Como consequência da política de juros tresloucados, tocada pelo Banco Central (BC) “independente”, a despesa nesta área consolidou-se como a segunda mais elevada na execução orçamentária, atrás apenas dos gastos com benefícios previdenciários. Essa configuração da execução orçamentária tende a causar urticária entre porta-vozes dos interesses do mercado financeiro. A ortodoxia econômica divide as despesas entre primárias e financeiras. Aquelas de caráter financeiro, quer dizer, juros e amortizações, são consideradas à parte e não entram, por isso mesmo, no cálculo do resultado primário (que corresponde à diferença entre receitas e despesas com o devido desconto de gastos financeiros). Sob o ponto de vista da contabilidade pública, os juros representam sim uma despesa. Como não sobram recursos provenientes da arrecadação de impostos, contribuições, taxas e de outras fontes para fazer frente ao gasto financeiro, para honrar os juros, o governo federal vê-se obrigado a vender títulos no mercado para captar recursos, ampliando seu endividamento.

Balanço

  • A despesa com juros no ano passado foi 48,3% mais elevada do que todos os recursos destinados ao pagamento da folha de pessoal e encargos, que vinham sendo achatados pelo governo. Na passagem de 2021 para 2022, em termos reais, os gastos com servidores sofreram baixa de 6,08%, caindo de R$ 365,608 bilhões para R$ 343,381 bilhões, num corte de R$ 22,227 bilhões.
  • A despesa primária total apresentou variação real de 2,14% ao passar de R$ 1,792 trilhão para R$ 1,830 trilhão, em grandes números, subindo o equivalente a R$ 38,388 bilhões. Mas com a inclusão dos juros, o gasto passa a apresentar crescimento de 4,40%. Nesta conta muito pouco ortodoxa, o gasto total do Tesouro avançou de R$ 2,241 trilhões para quase R$ 2,340 trilhões, o que correspondeu a um acréscimo de R$ 98,554 bilhões.
  • Ainda assim, a relação dessa despesa com o PIB baixou de 25,18% para 23,79% em função principalmente da maior variação nominal do produto, que teria avançado 10,53% na estimativa do BC (lembrando que esse índice não desconta a variação dos preços dos diversos componentes do PIB e, portanto, não deve ser entendido como a variação do volume das riquezas produzidas no ano pela economia em seu conjunto).

* **O QUE FAZER**:
1 - Responda com base no texto sobre a despesa com juros:
(a) Qual é a única despesa que fica acima da despesa com juros na execução orçamentária?
(b) Em quanto caíram, em termos reais, os gastos com servidores de 2021 para 2022?
(c) De quanto para quanto baixou a relação da despesa total com o PIB?
2 - Escreva a continuação do texto sobre a despesa com juros, começando logo depois da última frase.
Não é preciso usar o material para nenhuma tarefa.

* **DADOS DISPONÍVEIS**:
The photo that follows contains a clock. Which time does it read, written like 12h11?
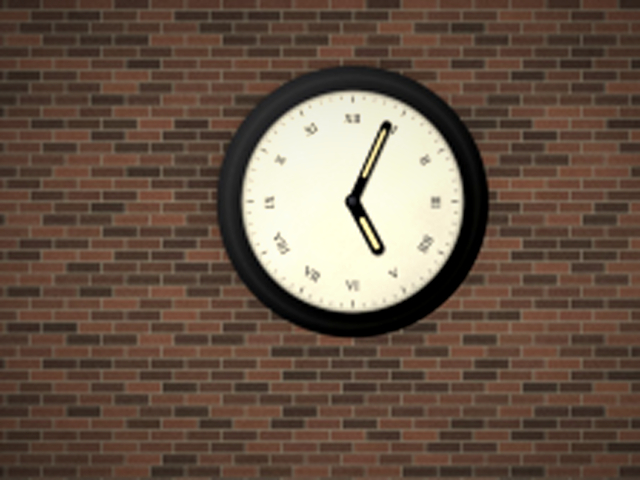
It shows 5h04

* **RESPOSTAS POR TAREFA**:
1 -
(a) Os gastos com benefícios previdenciários.
(b) Caíram 6,08%, de R$ 365,608 bilhões para R$ 343,381 bilhões, um corte de R$ 22,227 bilhões.
(c) Baixou de 25,18% para 23,79%.

2 -
  • De volta ao tema, os juros perdem apenas para as despesas com o pagamento de benefícios previdenciários, que apresentaram variação de 2,57% entre 2021 e 2022, passando de R$ 789,179 bilhões para R$ 809,504 bilhões. A variação foi menos intensa do que aquela observada para a arrecadação líquida de contribuições dentro do Regime Geral de Previdência Social (RGPS), que avançou 6,31% em termos reais. A valores de dezembro do ano passado, a arrecadação no setor avançou de R$ 511,772 bilhões para R$ 544,084 bilhões. Enquanto a conta das despesas com benefícios mostrou acréscimo de R$ 20,325 bilhões, a arrecadação anotou incremento de R$ 32,312 bilhões. Esse comportamento fez o déficit da Previdência Social apresentar recuo de 4,32% na mesma comparação, baixando de R$ 277,408 bilhões para R$ 265,420 bilhões (ou R$ 11,987 bilhões a menos).
  • O resultado primário, sem a inclusão dos juros, trocou de sinais na saída de 2021 para 2022, passando de um déficit próximo a R$ 40,166 bilhões para superávit (receitas maiores do que despesas) de R$ 57,078 bilhões, numa “virada” de quase R$ 97,245 bilhões.
  • Se incluída a conta dos juros, ainda sem os devidos ajustes em geral realizados pela STN nesse tipo de cálculo, o resultado passa a ser negativo, ainda que tenha demonstrado redução entre aqueles dois anos. O rombo, nessa conta ainda preliminar, baixou de R$ 489,260 bilhões para R$ 452,183 bilhões, encolhendo 7,58% em termos reais.